## TRECHO SELECIONADO
==========

8 motivos para vivenciar e valorizar trabalhos manuais
- Isabel Machado Farias
- 11 de dez. de 2022
- 6 min de leitura
Post original: Karen Bazzeo, no Dolorez e Eu
A desvalorização da mão de obra, especialmente no Brasil, sempre foi algo que me chamou muita atenção, tanto em trabalhos desenvolvidos dentro de empresas para qual trabalhei até trabalhos que desenvolvo atualmente com o Dolorez Crochez. A minha área não é exatamente com venda de produtos e sim com a área mais artística. Mesmo assim, nesse meio, vivenciei muitas recusas e olhos arregalados ao passar orçamentos por aí. Também percebi que muitas pessoas com trabalhos incríveis, acabam abaixando seu valor para se adequar a um mercado que não tem essa consciência de valorização. A partir daí, resolvi escrever um pouquinho sobre isso e sobre como é importante vivenciar esses trabalhos manuais, valorizar essa mão de obra e entender os benefícios que eles podem trazer emocional e profissionalmente.
Depois de um “boom”, especialmente em São Paulo, onde soava até bonito falar que fazia hora extra, onde era status trabalhar adoidado numa agência e seu trabalho não ser reconhecido, finalmente as pessoas começaram a entender e questionar um pouquinho mais seus hábitos, suas maneiras de trabalhar, de viver, consumir, etc. Percebi também uma grande onda de pessoas retomando o prazer em exercer atividades manuais.

==========

## DADOS EXTRAÍDOS
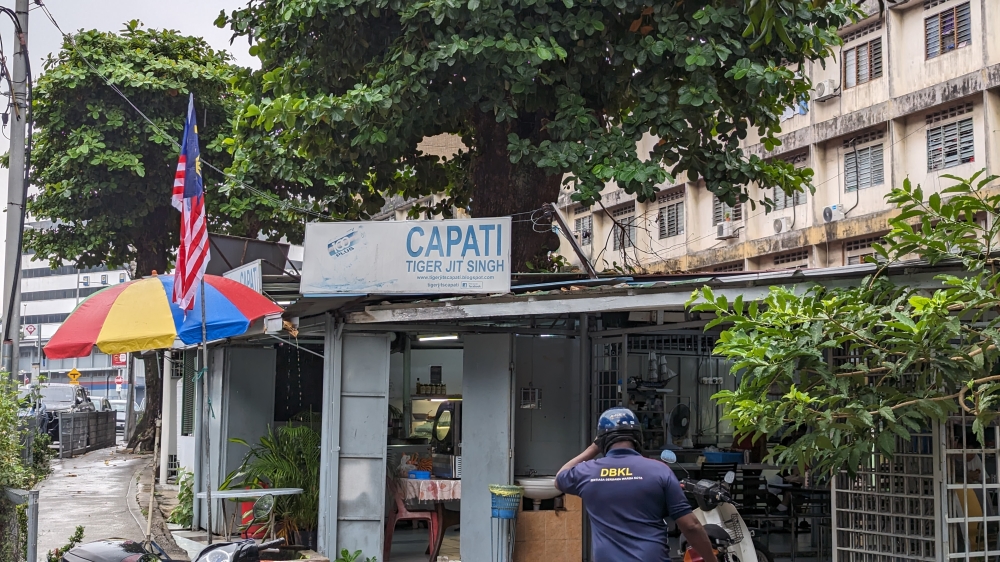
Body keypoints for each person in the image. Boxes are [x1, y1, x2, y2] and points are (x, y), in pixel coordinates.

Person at [555, 407, 718, 562]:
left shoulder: (587, 472)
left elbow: (559, 478)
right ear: (637, 436)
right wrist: (711, 559)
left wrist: (594, 447)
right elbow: (690, 526)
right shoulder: (659, 470)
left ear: (602, 440)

==========

## INSTRUÇÕES DO EXERCÍCIO
1: Segundo o texto sobre trabalhos manuais, em que cidade trabalhar em excesso numa agência chegou a ser sinal de status?
2: Reproduza fielmente o segmento do texto sobre trabalhos manuais que se inicia nas palavras "Depois de um" e se encerra após "exercer atividades manuais.".
3: Dê sequência ao texto sobre trabalhos manuais a partir da última frase apresentada.

## RESPOSTAS A SEGUIR
1: Em São Paulo.

2:
Depois de um “boom”, especialmente em São Paulo, onde soava até bonito falar que fazia hora extra, onde era status trabalhar adoidado numa agência e seu trabalho não ser reconhecido, finalmente as pessoas começaram a entender e questionar um pouquinho mais seus hábitos, suas maneiras de trabalhar, de viver, consumir, etc. Percebi também uma grande onda de pessoas retomando o prazer em exercer atividades manuais.

3:
Por isso, pra fazer esse post, fiz uma listinha com pessoas do meu Facebook pessoal e do Dolorez Crochez que trabalham ou têm alguma ligação com trabalhos artesanais. A partir daí, fiz a mesma pergunta para 9 pessoas: “Por que o trabalho manual deve ser valorizado/vivenciado?”. As respostas foram incríveis e acabei fazendo desse post, um post colaborativo! (Observação: foquei no trabalho manual e autônomo por identificação, mas claro, serve para todas as áreas!)
1. Promove desenvolvimento social
Em meio a processos industrializados e da produção em massa, exercer um trabalho manual e independente pode sim promover o desenvolvimento social. Os artesãos passam a comercializar de forma autônoma, criando uma independência e liberdade em relação a empregos tradicionais, fazendo desse trabalho uma fonte de renda pessoal. Dessa maneira, o comércio vai se modificando, sendo novamente moldado por uma forma diferente de trabalho, que foi derrubada pela indústria.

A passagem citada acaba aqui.